Dans la situation présentée par le film, le port du masque est efficace et il est plus facile de se protéger de la pulvérisation des pollens que des microparticules de salive. Mais comme l’appât du gain est insatiable, les manipulations génétiques et la loi du profit finissent par l’emporter.
Il y a ainsi trois niveaux de lecture. Une dénonciation des recherches génétiques quand elles sont insuffisamment encadrées, une démonstration directe du neuro-piratage des consciences par une petite oligarchie (c’est l’aspect le plus convaincant) et enfin un discours sur le rôle de la famille avec une scientifique qui est la « mère » d’une plante de laboratoire et qui, en l’absence du père, entretient une relation quasi-amoureuse mais contrariée avec son fils. L’attachement exclusif, tyrannique et destructeur que suscite la fleur arrache l’espèce humaine à ses liens naturels et suscite une forme de pseudo-normalité béate qui est en fait l’aliénation ultime.

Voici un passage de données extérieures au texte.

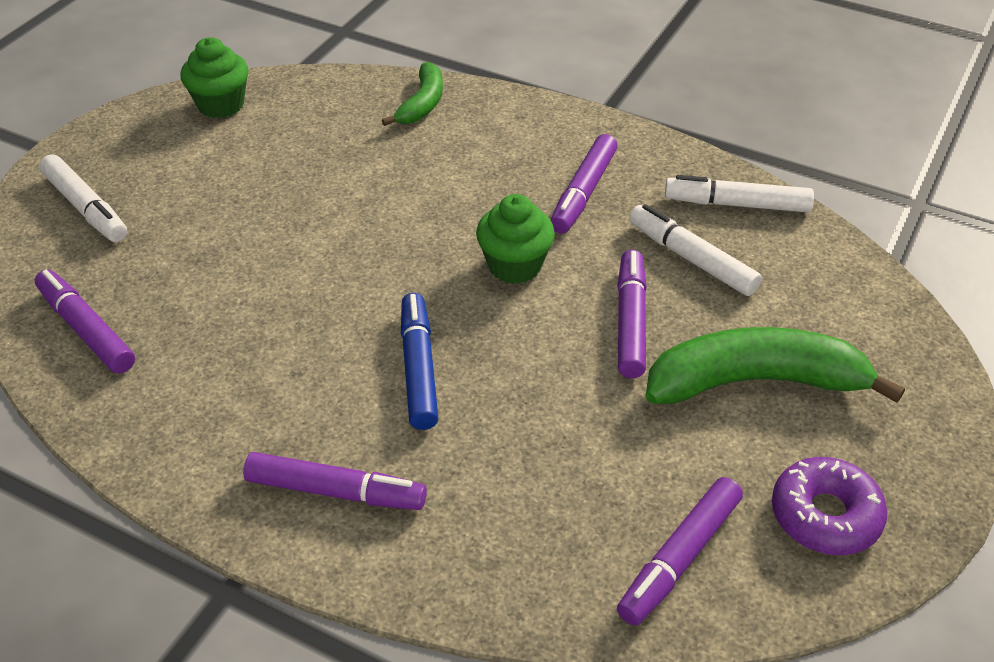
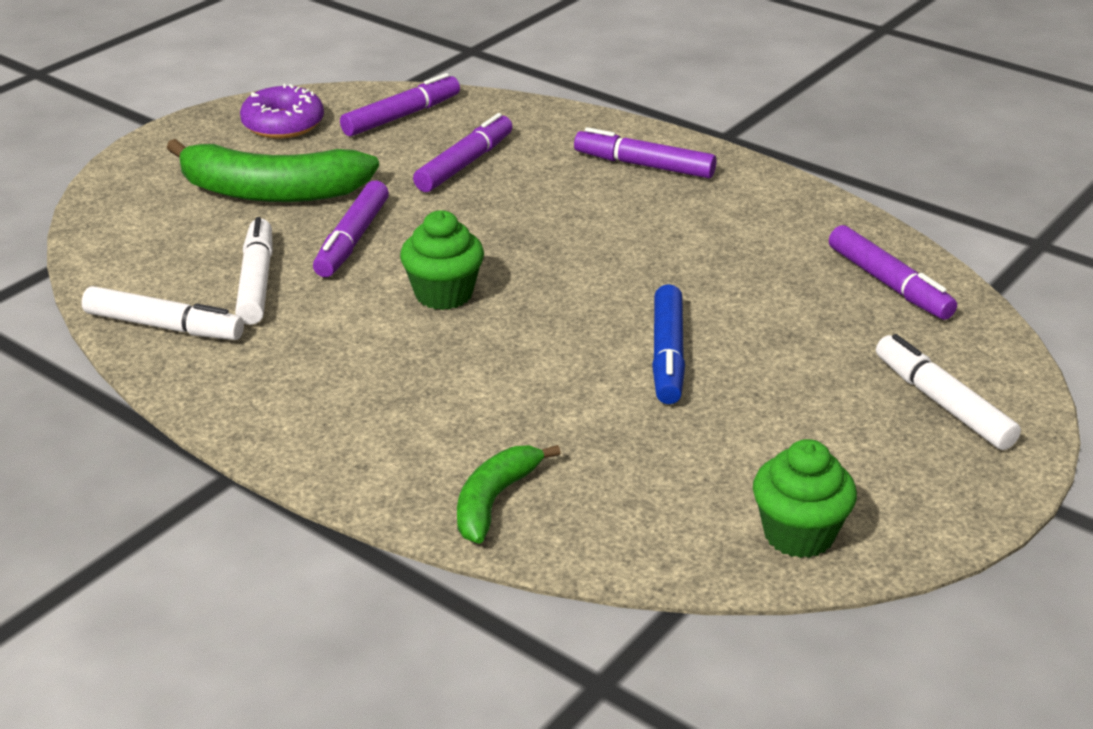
camera: 170 degrees left, 10 degrees down
(418, 368) = (564, 227): blue marker -> blue marker (668, 355)
(583, 192) = (331, 357): purple marker -> purple marker (464, 164)
(691, 259) = (256, 281): white marker -> white marker turned 150 degrees counterclockwise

En cultivant une ambiance froide et métallique où le vert domine, avec lents travellings dans les serres, musique kabuki et percussion, Jessica Hausner signe un film de science-fiction ambitieux, assez proche, par la thématique et le style, des œuvres récentes de Kiyoshi Kurosawa. On aimerait bien voir Hotel (2004) qui paraît minimaliste et mystérieux.